Medication class	Example	Mechanism of action
Nitric oxide modulators	(i) Nitrates	(i) Vasodilation induced by nitrates through activation of the guanylyl cyclase signaling pathway (endothelium-dependent)
Alpha-blockers	(i) Doxazosin	(i) Sympatholytic capacity which causes a reduction in the microvascular tone (endothelium-dependent)
Novel antianginal	(i) Ranolazine	(i) Inhibiting late sodium current in cardiomyocytes (ii) Improving endothelial function (endothelium-dependent)
Miscellaneous	(i) Trimetazidine	(i) Inhibiting the long-chain of 3-ketoacyl coenzyme A thiolase
	(ii) Thiazolidinediones	(i) Improving endothelial dysfunction through modulation of oxidative processes (endothelium-independent)
	(iii) Xanthine derivatives	(i) Vasodilation (endothelium-dependent) (ii) Mediating ischemic pain perception

NO: nitric oxide; ACEI: angiotensin-converting enzyme inhibitor; ARB: angiotensin receptor blockers; NADPH: nicotinamide adenine dinucleotide phosphate; SGLT: sodium-glucose cotransporter; NAC: N-acetylcysteine.
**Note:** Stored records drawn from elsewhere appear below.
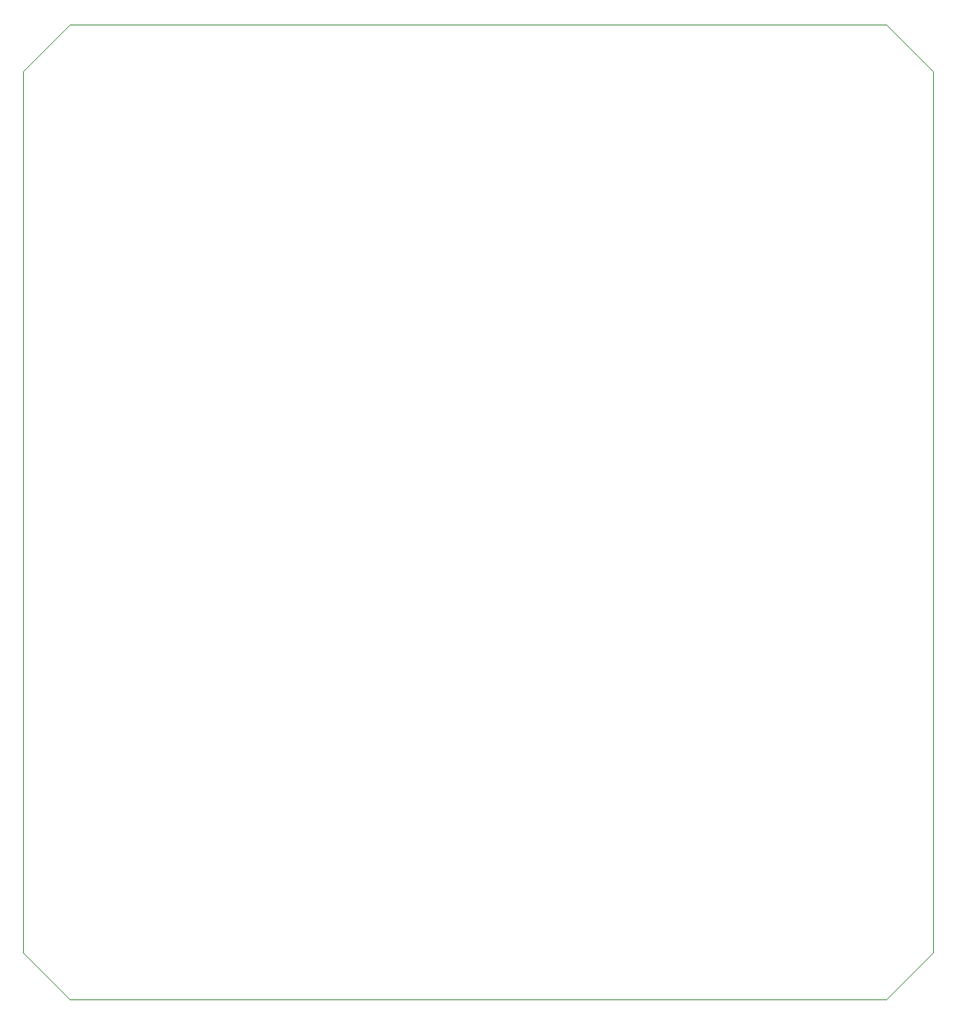
<source format=gm1>
G04 #@! TF.GenerationSoftware,KiCad,Pcbnew,9.0.0*
G04 #@! TF.CreationDate,2025-04-21T22:07:49+01:00*
G04 #@! TF.ProjectId,LED_Hub,4c45445f-4875-4622-9e6b-696361645f70,rev?*
G04 #@! TF.SameCoordinates,Original*
G04 #@! TF.FileFunction,Profile,NP*
%FSLAX46Y46*%
G04 Gerber Fmt 4.6, Leading zero omitted, Abs format (unit mm)*
G04 Created by KiCad (PCBNEW 9.0.0) date 2025-04-21 22:07:49*
%MOMM*%
%LPD*%
G01*
G04 APERTURE LIST*
G04 #@! TA.AperFunction,Profile*
%ADD10C,0.100000*%
G04 #@! TD*
G04 APERTURE END LIST*
D10*
X203000000Y-40000000D02*
X115800000Y-40000000D01*
X115800000Y-144000000D02*
X110800000Y-139000000D01*
X203000000Y-144000000D02*
X115800000Y-144000000D01*
X203000000Y-40000000D02*
X208000000Y-45000000D01*
X208000000Y-139000000D02*
X208000000Y-45000000D01*
X110800000Y-139000000D02*
X110800000Y-45000000D01*
X115800000Y-40000000D02*
X110800000Y-45000000D01*
X203000000Y-144000000D02*
X208000000Y-139000000D01*
M02*

</source>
To sum up, MVA seems to have received insufficient attention from clinicians and researchers up to now. However, according to our investigations, beta-blockers, statins, ACEI/ARBs, and CCBs in addition to risk factor control may be helpful in the management of MVA. The only way to assess the efficacy and safety of suggested treatments for MVA is through large clinical trials. We hope that future trials on the treatment of this tricky yet burdensome cardiovascular issue will yield definite therapeutic strategies.

Ethical Approval

This article does not contain any studies with human or animal subjects performed by any of the authors.

Conflicts of Interest

All authors declare that they do not have any conflicts of interest.